▶ _What is required_:
Exactly reproduce the lines from the top of the entries below through the line containing "sa part un fil conducteur pour en faciliter", with both ends included.

++++ Record set

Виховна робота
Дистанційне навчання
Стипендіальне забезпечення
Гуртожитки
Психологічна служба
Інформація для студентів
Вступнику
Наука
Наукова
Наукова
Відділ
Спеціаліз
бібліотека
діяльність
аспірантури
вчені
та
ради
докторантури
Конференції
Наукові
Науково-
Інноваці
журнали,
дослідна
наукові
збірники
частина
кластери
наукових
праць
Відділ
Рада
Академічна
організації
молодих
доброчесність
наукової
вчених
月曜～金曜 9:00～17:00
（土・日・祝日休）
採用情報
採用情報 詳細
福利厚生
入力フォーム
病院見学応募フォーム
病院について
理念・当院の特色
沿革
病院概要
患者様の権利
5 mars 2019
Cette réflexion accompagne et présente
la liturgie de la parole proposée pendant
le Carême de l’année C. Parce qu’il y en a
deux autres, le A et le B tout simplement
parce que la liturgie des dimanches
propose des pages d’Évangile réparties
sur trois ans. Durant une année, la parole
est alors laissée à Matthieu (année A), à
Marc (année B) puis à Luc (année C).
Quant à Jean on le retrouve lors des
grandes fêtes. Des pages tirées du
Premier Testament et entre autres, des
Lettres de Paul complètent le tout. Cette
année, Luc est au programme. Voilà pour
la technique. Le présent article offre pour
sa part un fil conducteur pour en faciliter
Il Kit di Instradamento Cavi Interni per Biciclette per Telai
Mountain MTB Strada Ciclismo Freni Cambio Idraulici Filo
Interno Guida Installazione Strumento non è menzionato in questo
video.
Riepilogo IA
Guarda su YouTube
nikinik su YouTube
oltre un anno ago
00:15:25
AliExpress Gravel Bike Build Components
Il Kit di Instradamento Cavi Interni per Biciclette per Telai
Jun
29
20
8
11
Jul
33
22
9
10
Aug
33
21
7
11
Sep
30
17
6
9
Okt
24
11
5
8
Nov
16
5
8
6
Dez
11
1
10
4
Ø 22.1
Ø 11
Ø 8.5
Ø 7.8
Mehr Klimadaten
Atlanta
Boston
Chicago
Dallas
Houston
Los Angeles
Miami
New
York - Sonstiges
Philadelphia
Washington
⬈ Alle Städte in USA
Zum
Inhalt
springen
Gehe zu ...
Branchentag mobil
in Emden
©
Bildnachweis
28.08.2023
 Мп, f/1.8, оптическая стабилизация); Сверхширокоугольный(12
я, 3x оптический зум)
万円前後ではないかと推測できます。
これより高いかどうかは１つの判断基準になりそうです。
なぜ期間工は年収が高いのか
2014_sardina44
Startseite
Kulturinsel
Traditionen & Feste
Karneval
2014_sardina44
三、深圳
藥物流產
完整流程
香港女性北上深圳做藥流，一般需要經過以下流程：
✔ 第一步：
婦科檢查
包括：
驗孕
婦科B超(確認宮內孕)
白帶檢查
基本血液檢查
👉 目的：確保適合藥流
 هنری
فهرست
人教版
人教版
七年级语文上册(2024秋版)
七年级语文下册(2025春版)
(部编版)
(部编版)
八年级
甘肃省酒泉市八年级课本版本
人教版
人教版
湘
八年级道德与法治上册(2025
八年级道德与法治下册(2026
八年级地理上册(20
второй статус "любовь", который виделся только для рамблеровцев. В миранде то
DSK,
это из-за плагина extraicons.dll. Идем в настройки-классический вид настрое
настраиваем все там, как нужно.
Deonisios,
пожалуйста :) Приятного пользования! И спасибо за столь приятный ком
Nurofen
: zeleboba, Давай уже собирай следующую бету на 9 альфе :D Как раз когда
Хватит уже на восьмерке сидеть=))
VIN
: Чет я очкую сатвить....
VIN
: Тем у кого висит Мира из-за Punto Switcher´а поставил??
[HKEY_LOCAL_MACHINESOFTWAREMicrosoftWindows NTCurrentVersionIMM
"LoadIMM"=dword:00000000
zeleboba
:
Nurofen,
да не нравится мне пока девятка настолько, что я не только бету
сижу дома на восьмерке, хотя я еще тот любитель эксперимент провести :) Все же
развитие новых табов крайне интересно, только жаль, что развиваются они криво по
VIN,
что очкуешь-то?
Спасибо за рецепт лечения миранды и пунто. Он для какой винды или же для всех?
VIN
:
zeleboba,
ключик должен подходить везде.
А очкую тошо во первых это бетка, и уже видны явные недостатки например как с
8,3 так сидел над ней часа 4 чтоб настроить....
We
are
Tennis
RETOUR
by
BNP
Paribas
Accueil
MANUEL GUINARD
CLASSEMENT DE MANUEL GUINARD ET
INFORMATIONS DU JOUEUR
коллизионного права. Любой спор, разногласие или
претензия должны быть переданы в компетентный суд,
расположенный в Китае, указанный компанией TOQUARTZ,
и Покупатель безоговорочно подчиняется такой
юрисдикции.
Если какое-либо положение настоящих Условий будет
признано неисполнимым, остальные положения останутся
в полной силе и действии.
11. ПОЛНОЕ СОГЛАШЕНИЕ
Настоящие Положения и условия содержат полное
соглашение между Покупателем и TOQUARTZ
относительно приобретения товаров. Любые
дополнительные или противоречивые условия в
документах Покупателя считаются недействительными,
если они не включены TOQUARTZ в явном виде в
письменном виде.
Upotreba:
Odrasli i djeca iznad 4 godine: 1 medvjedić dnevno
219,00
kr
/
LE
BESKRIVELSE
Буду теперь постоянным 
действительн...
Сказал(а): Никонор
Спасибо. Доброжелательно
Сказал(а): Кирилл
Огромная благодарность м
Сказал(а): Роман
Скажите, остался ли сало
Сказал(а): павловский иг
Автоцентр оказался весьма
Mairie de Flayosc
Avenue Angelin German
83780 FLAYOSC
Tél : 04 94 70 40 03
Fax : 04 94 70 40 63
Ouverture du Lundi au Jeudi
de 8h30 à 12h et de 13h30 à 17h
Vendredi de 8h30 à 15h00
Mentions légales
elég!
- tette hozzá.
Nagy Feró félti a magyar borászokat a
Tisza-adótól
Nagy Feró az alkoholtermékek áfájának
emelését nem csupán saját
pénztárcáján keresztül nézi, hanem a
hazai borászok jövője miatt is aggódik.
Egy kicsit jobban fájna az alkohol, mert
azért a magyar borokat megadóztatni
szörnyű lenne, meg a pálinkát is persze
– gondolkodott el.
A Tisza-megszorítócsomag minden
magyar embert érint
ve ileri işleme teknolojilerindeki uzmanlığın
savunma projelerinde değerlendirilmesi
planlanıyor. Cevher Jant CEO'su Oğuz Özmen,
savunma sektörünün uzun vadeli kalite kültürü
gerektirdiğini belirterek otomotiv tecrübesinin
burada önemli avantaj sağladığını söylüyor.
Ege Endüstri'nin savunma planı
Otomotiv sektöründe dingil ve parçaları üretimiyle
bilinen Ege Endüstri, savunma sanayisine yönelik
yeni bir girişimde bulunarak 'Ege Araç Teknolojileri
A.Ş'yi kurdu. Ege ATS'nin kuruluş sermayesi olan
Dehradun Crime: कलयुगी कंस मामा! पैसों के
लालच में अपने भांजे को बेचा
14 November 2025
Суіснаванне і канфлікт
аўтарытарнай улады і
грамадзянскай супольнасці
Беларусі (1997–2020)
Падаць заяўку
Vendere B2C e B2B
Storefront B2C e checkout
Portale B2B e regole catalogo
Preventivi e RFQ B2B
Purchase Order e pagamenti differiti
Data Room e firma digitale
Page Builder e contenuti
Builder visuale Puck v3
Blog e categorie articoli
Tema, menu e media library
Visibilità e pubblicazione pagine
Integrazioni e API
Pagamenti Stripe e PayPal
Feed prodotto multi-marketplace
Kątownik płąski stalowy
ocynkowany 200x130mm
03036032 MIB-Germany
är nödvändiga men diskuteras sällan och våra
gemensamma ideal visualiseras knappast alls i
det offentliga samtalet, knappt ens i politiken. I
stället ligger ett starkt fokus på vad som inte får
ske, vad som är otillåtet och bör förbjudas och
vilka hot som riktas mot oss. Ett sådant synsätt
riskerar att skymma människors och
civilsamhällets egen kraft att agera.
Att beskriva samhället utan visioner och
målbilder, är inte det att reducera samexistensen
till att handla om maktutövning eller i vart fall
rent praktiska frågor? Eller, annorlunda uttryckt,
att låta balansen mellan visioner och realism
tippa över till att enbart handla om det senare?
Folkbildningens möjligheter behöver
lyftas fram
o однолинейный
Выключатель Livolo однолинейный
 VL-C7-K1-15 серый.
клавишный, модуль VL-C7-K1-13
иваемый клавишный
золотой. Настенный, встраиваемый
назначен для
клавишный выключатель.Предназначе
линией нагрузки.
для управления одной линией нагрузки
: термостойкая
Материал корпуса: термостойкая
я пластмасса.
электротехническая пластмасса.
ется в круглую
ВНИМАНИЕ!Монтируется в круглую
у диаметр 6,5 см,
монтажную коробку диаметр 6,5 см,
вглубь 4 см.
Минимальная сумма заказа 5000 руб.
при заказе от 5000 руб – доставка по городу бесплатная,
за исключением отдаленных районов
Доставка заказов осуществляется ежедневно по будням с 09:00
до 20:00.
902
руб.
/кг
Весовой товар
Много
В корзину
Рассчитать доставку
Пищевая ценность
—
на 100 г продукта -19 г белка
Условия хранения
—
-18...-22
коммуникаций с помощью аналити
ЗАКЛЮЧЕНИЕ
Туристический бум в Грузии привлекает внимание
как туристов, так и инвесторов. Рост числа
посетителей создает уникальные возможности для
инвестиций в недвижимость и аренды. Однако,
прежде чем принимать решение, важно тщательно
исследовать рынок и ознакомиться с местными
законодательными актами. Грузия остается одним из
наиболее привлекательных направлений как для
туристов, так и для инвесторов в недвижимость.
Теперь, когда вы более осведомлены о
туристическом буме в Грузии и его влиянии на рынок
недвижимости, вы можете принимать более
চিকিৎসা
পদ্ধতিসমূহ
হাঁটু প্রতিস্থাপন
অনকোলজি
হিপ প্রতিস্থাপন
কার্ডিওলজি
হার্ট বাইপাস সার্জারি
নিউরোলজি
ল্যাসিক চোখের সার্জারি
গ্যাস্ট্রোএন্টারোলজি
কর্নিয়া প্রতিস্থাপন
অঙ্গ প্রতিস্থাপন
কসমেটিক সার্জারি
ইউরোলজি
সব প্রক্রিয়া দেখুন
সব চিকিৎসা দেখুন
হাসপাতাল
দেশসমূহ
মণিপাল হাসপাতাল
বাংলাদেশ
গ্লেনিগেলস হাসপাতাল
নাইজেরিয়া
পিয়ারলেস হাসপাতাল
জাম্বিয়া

++++++++

▶ _Written reply_:
Виховна робота
Дистанційне навчання
Стипендіальне забезпечення
Гуртожитки
Психологічна служба
Інформація для студентів
Вступнику
Наука
Наукова
Наукова
Відділ
Спеціаліз
бібліотека
діяльність
аспірантури
вчені
та
ради
докторантури
Конференції
Наукові
Науково-
Інноваці
журнали,
дослідна
наукові
збірники
частина
кластери
наукових
праць
Відділ
Рада
Академічна
організації
молодих
доброчесність
наукової
вчених
月曜～金曜 9:00～17:00
（土・日・祝日休）
採用情報
採用情報 詳細
福利厚生
入力フォーム
病院見学応募フォーム
病院について
理念・当院の特色
沿革
病院概要
患者様の権利
5 mars 2019
Cette réflexion accompagne et présente
la liturgie de la parole proposée pendant
le Carême de l’année C. Parce qu’il y en a
deux autres, le A et le B tout simplement
parce que la liturgie des dimanches
propose des pages d’Évangile réparties
sur trois ans. Durant une année, la parole
est alors laissée à Matthieu (année A), à
Marc (année B) puis à Luc (année C).
Quant à Jean on le retrouve lors des
grandes fêtes. Des pages tirées du
Premier Testament et entre autres, des
Lettres de Paul complètent le tout. Cette
année, Luc est au programme. Voilà pour
la technique. Le présent article offre pour
sa part un fil conducteur pour en faciliter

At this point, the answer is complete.